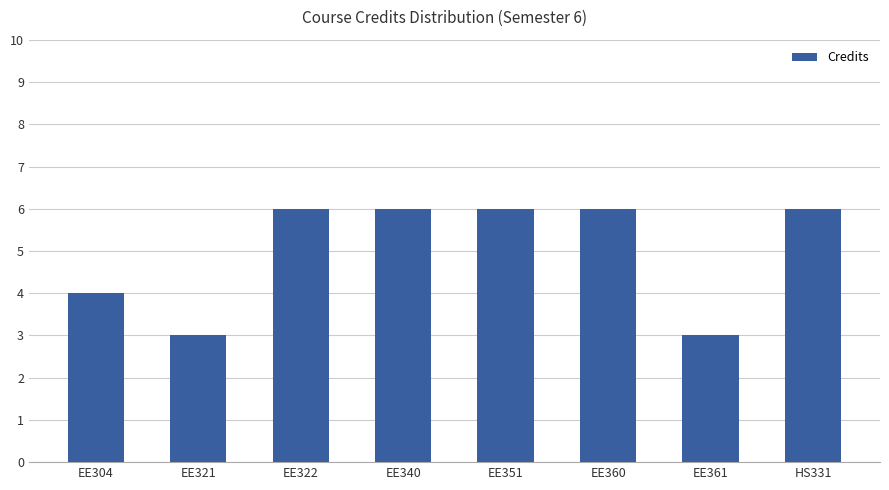

What is the smallest value displayed?

3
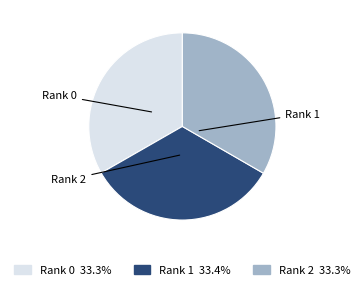

Is there a majority slice in this chart?

No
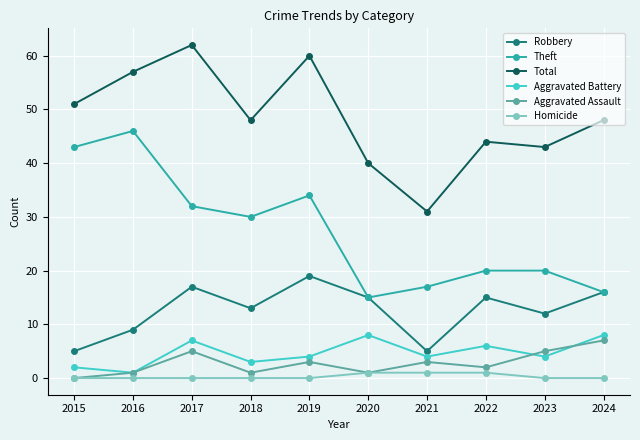

In Total, how many points are higher than both neighbors (excluding endpoints)?

3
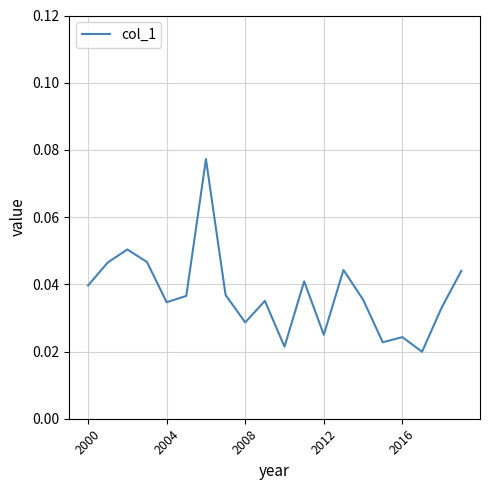

How many lines are shown in the chart?

1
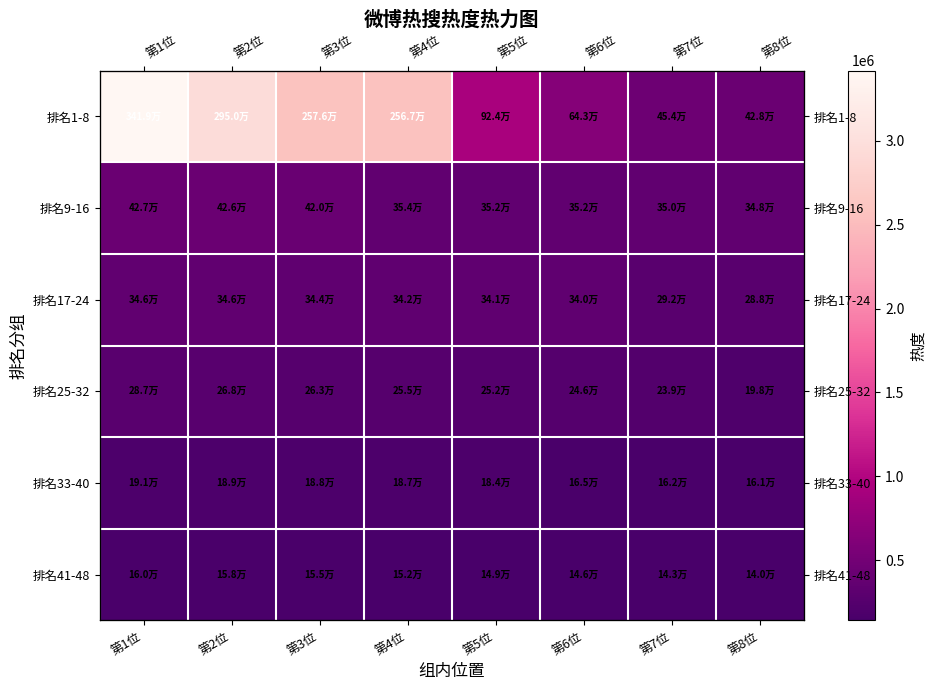

Which has a higher value, 第7位 or 第5位?

第5位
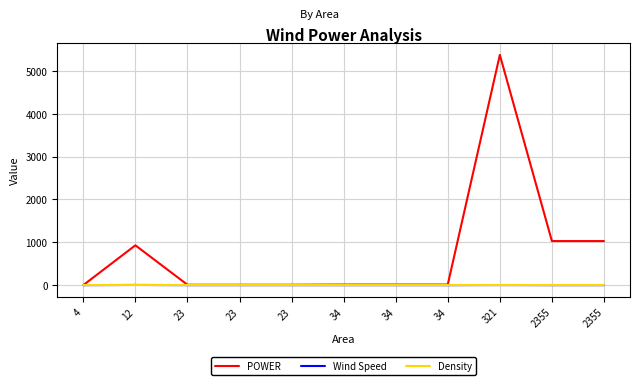

At which category does POWER reach its first local peak?

12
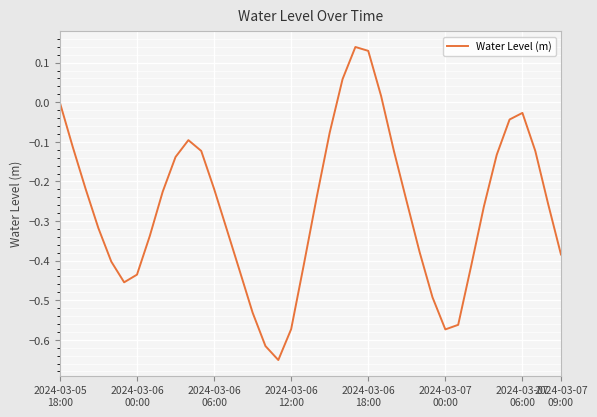

What is the difference between the maximum and minimum values?

0.8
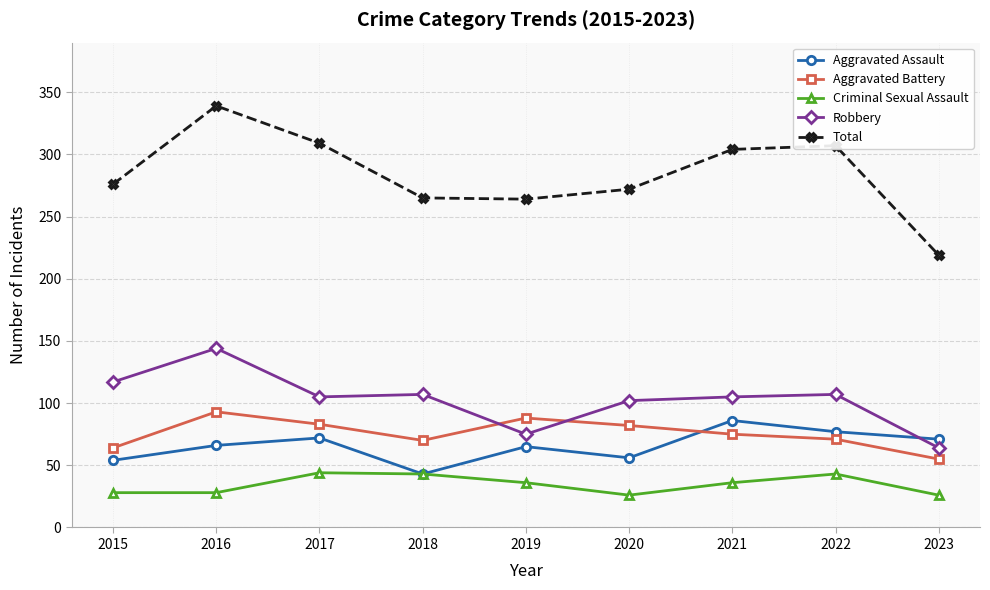

What is the approximate value of Total at 2019?

264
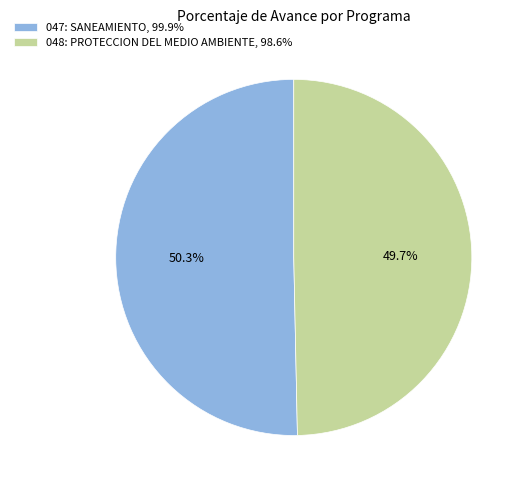

To the nearest percent, what is the average slice percentage?

50%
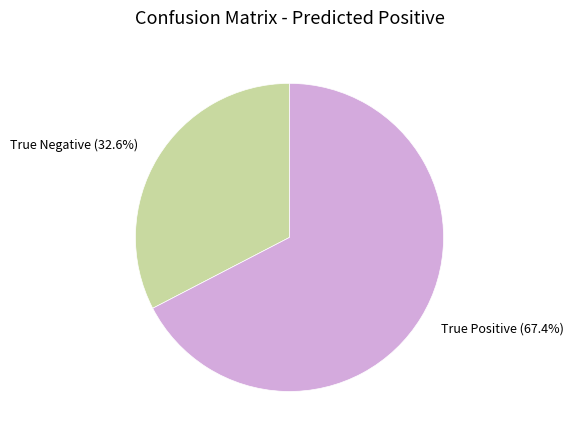

How many segments does this pie chart have?

2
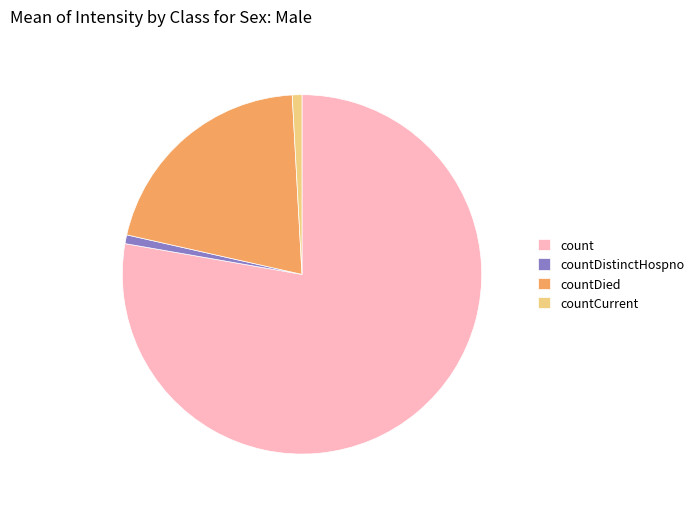

Which slice is the largest?

count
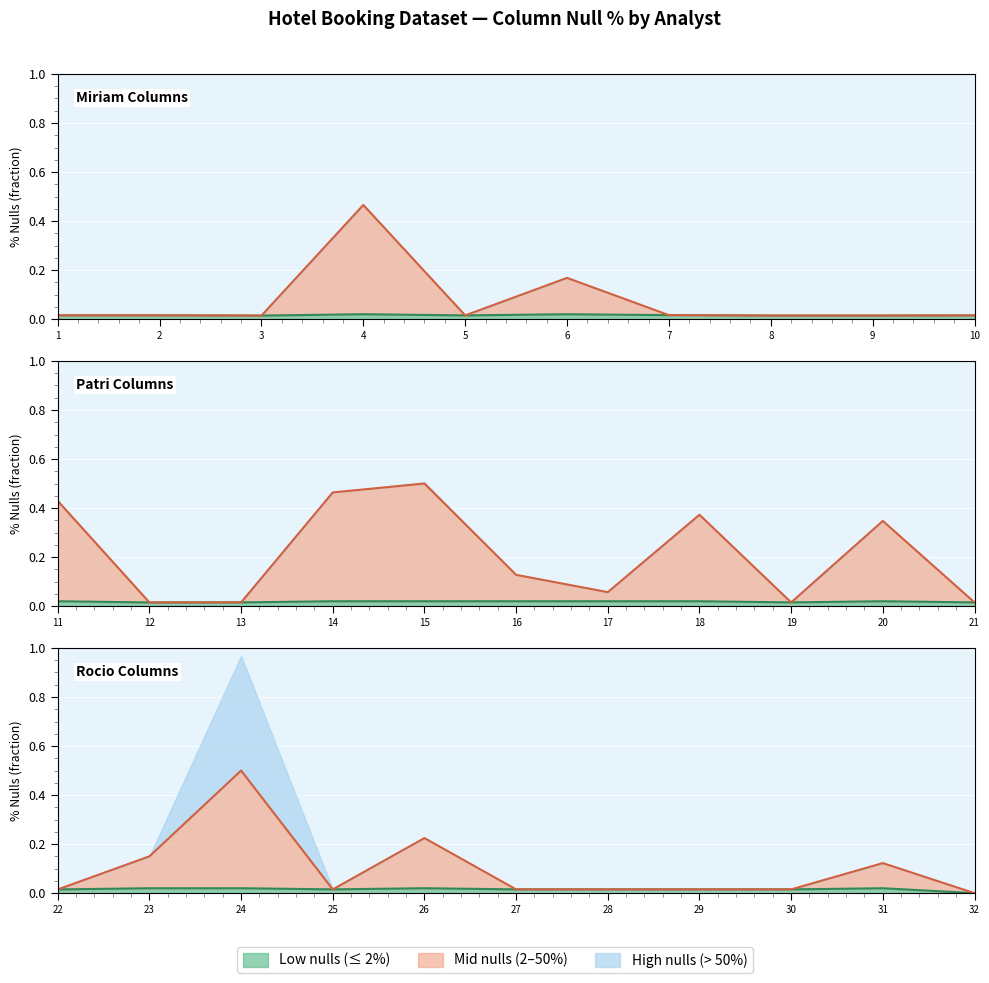

True or false: Mid nulls line and Low nulls line cross at least once.

False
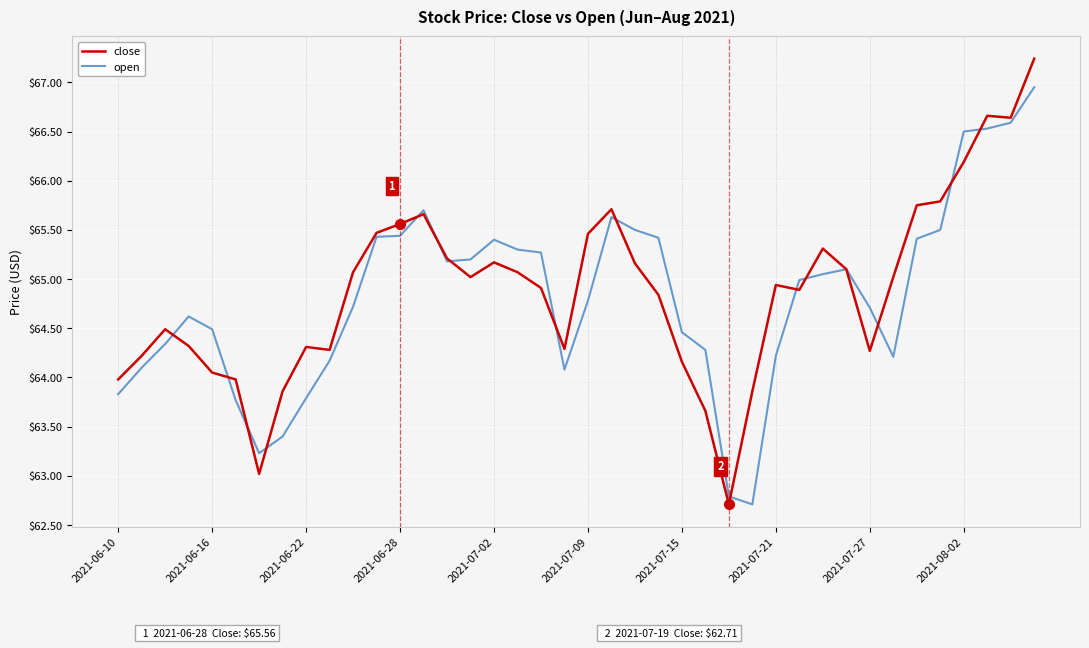

Which series has the widest spread of values?

close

*COSA FARE*
Per favore, estrai dai record ogni riga in cui compare la parola "values".

*RISULTATO ESERCIZIO*
What is the difference between the maximum and minimum values?
Which series has the widest spread of values?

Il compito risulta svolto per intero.